İşçi sınıfının gençleri çok çeşitli sorunlarla boğuşuyor ve bunların başında işsizlik geliyor. Çalışma ve Sosyal Güvenlik Bakanlığının 2021 Ekim ayında yayımladığı Ulusal Genç İstihdamı Strateji Belgesine göre 2020 yılı itibariyle yükseköğretim mezunu genç nüfustaki işsizlik oranı yüzde 35,8 olarak verilmişti. TÜİK’e göre ise genç işsizliği 2021 yılında yüzde 22,6 oldu. Ancak DİSK-AR’ın verilerine göre gençlerde işsizlik oranı yüzde 43, genç kadınlarda ise yüzde 54.

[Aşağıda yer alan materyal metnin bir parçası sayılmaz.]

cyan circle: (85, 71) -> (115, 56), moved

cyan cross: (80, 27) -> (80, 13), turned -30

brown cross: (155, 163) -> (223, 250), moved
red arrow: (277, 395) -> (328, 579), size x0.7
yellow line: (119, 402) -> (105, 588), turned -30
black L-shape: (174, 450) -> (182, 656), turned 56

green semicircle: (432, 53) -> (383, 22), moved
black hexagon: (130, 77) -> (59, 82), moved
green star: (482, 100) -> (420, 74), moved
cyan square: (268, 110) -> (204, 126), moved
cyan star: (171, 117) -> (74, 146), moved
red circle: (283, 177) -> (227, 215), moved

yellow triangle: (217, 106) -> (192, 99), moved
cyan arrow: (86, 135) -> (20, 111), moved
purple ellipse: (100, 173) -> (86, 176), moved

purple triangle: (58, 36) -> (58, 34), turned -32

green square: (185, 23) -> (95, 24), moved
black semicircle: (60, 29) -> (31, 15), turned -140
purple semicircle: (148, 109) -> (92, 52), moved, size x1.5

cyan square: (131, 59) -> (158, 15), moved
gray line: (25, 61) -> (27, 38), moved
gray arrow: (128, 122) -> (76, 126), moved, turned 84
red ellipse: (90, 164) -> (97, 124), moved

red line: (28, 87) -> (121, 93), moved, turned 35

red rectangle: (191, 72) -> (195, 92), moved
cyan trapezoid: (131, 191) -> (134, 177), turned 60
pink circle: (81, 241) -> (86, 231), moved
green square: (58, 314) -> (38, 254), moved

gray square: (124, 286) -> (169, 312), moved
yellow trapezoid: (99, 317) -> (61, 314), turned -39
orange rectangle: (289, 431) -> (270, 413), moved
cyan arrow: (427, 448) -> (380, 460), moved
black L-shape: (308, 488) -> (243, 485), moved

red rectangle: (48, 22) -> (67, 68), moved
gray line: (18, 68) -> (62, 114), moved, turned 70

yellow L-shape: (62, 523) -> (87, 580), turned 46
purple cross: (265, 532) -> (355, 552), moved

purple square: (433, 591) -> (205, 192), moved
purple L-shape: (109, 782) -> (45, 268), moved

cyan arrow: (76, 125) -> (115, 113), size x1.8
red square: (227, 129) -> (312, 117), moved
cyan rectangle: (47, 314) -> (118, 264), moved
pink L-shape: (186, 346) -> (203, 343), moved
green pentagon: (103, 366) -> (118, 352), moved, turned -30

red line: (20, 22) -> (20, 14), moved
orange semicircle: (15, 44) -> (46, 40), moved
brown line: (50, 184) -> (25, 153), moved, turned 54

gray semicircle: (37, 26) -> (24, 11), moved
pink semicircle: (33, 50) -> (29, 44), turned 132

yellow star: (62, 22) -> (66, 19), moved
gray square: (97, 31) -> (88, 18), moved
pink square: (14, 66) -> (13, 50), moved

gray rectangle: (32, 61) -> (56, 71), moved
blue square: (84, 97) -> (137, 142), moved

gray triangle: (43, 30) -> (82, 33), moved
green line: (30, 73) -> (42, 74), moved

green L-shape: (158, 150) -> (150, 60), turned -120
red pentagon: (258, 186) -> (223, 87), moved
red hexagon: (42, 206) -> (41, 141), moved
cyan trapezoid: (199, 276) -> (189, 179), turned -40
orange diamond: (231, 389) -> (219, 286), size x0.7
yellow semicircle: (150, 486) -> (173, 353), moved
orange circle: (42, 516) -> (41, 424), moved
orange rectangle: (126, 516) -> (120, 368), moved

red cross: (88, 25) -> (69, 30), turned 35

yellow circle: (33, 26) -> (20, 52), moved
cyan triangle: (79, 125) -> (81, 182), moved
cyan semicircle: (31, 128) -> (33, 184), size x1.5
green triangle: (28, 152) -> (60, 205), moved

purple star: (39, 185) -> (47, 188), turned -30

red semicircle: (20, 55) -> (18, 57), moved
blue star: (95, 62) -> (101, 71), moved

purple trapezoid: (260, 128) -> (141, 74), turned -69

TÜİK giderek büyüyen işsizlik sorununu gizlemeye çalışsa da gerçekler ortada. İşsizlik ve yoksulluk gerçeği işsizlik kuyruklarından yağ ve ekmek kuyruklarına kadar her yerde kendini gösteriyor. Emekçilerin canını yakıyor, hayatı cehenneme çeviriyor. İşçi sınıfının gençlerini umutsuzluk girdabına çekiyor. Ne işsizlik ne de yoksulluk işçilerin kaderi değildir. Çalışma saatlerinin düşürülmesi, iş saatlerinin kısaltılması ile herkese iş sağlanabilir.